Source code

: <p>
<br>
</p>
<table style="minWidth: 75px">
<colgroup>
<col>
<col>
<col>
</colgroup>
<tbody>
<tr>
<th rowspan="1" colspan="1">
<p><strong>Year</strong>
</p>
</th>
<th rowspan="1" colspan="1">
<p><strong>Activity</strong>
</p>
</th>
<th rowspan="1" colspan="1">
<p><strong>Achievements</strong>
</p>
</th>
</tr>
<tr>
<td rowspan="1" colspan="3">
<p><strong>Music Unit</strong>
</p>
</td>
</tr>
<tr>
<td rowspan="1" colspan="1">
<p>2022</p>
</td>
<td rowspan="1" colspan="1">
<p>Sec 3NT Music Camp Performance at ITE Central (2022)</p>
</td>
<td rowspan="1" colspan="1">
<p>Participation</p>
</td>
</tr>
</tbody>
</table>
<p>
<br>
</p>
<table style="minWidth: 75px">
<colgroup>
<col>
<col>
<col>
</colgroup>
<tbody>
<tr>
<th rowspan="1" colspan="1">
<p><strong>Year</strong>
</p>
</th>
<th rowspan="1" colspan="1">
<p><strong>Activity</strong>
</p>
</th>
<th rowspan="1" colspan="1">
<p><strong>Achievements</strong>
____________
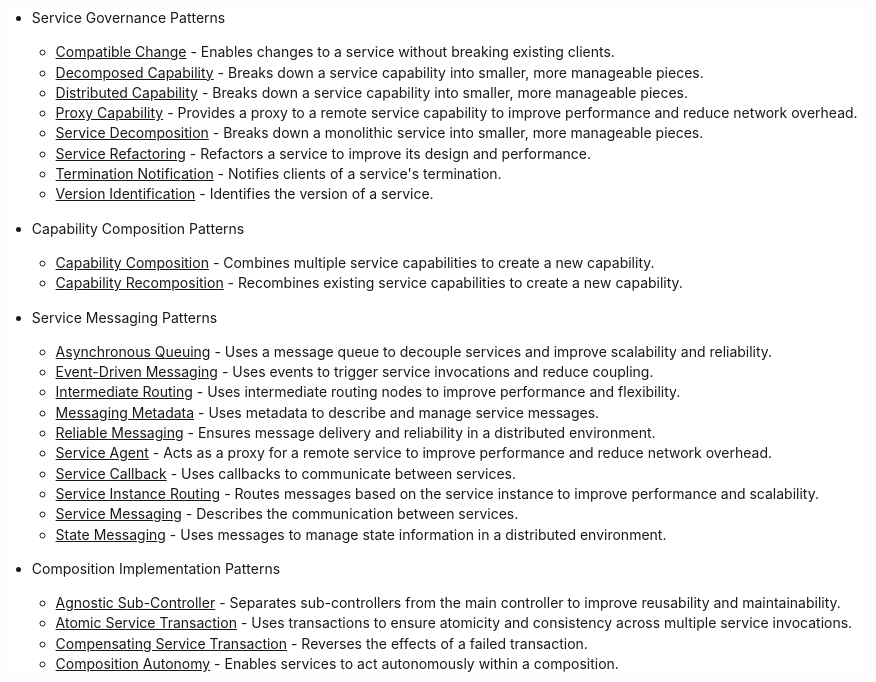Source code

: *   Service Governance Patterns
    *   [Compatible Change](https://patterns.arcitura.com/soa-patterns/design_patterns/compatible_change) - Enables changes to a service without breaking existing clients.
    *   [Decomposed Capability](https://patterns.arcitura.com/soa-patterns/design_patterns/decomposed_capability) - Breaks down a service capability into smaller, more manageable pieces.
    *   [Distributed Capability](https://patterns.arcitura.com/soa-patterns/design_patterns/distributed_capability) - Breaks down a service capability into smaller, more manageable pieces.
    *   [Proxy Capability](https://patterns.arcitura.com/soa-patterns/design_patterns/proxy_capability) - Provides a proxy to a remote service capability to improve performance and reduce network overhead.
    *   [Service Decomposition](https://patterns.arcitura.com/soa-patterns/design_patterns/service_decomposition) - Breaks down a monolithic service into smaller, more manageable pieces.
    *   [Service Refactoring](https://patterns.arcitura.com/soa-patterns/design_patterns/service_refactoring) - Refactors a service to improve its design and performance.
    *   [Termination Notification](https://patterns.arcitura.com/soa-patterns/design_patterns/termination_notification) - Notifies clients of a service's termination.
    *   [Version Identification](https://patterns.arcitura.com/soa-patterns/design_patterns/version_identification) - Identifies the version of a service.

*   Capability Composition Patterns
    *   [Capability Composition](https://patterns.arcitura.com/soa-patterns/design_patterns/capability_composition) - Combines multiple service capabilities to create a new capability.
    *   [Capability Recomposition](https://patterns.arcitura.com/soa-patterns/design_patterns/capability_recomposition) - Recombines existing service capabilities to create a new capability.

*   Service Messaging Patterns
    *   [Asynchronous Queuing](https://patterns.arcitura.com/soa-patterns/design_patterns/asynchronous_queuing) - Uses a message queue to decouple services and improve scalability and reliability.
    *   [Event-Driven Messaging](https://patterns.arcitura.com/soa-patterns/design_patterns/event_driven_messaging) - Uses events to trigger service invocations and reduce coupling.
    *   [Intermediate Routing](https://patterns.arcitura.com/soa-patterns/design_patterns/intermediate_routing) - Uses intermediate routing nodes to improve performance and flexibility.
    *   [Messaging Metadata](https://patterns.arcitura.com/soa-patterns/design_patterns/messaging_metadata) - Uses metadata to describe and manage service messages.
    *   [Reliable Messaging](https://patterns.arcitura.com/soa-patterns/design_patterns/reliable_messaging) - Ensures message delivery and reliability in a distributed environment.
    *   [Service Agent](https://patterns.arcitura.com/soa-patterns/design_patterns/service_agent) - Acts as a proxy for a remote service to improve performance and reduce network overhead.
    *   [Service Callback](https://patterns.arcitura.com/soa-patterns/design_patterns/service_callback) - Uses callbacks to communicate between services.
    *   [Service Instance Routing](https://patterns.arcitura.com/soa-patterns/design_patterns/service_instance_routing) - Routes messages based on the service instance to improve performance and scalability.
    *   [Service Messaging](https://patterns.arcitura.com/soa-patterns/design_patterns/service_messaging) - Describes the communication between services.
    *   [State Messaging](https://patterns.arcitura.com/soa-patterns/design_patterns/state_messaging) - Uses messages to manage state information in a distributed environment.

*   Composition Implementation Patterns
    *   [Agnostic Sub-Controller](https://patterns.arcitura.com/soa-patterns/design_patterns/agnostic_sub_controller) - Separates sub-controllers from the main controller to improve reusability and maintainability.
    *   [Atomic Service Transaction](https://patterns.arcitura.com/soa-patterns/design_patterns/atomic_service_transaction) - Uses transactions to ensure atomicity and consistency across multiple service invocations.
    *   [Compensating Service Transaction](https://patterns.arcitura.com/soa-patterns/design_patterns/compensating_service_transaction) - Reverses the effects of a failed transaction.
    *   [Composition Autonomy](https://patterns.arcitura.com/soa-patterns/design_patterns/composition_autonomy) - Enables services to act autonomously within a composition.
____________
TASK OBJECTIVE =>
Copy all lines from the material that contain "remote".

SOLUTION TO THIS PROBLEM =>
    *   [Proxy Capability](https://patterns.arcitura.com/soa-patterns/design_patterns/proxy_capability) - Provides a proxy to a remote service capability to improve performance and reduce network overhead.
    *   [Service Agent](https://patterns.arcitura.com/soa-patterns/design_patterns/service_agent) - Acts as a proxy for a remote service to improve performance and reduce network overhead.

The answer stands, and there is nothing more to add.